At the risk of being muscled out from the Middle East by its Cold War nemesis, America reluctantly adopted Israel as its client state in the region, a reluctance that was on full display when only six years later Richard Nixon and his secretary of state the very Jewish Henry Kissinger threatened prime minister Golda Meir with severe consequences if she ordered a 1967-like preemptive attack against the gathering Arab forces or even called up the reserves.
As a result of this threat (among other, more homemade errors in judgment) Israel was caught unprepared with nearly disastrous consequences when Egypt and Syria simultaneously attacked it on the Day of Atonement in 1973. Only the explicit threat of Israeli nuclear response when the 1973 Yom Kippur War was going poorly could bring about American emergency military aid without which the war would have been lost.

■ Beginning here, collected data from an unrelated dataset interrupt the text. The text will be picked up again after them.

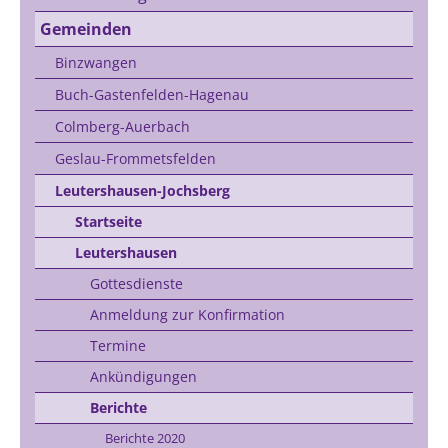
Gemeinden
Binzwangen
Buch-Gastenfelden-Hagenau
Colmberg-Auerbach
Geslau-Frommetsfelden
Leutershausen-Jochsberg
Startseite
Leutershausen
Gottesdienste
Anmeldung zur Konfirmation
Termine
Ankündigungen
Berichte
Berichte 2020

The myth of the three billion dollar a year American aid to Israel was born around that time. It is a myth, because nearly all of that money never leaves the US having been paid to defense contractors like Lockheed Martin and General Dynamics.
The resulting “free” weaponry shipments to Israel come with heavy strings attached, something that Israel found out in the mid to late 1980’s when it had developed and built the “Lavi”, a fighter jet that could favorably compete with the American-made F-16, only to have the project shut down via another “do it or else” command from Washington.
Today, American military “aid” constitutes no more than a fraction of a percent of Israel’s GDP and is used mostly as leverage to stop Israel from selling its internally developed military technologies, technologies that are part and parcel of many of the most advanced American weapons systems, to China and other BRIC countries.
As always and today more than ever, Israel’s fate lies not with Washington, which is becoming less and less relevant to Israel’s well-being, but in Israel itself, and more specifically with its people, or even more precisely with the roughly 80% of its people who are Jewish.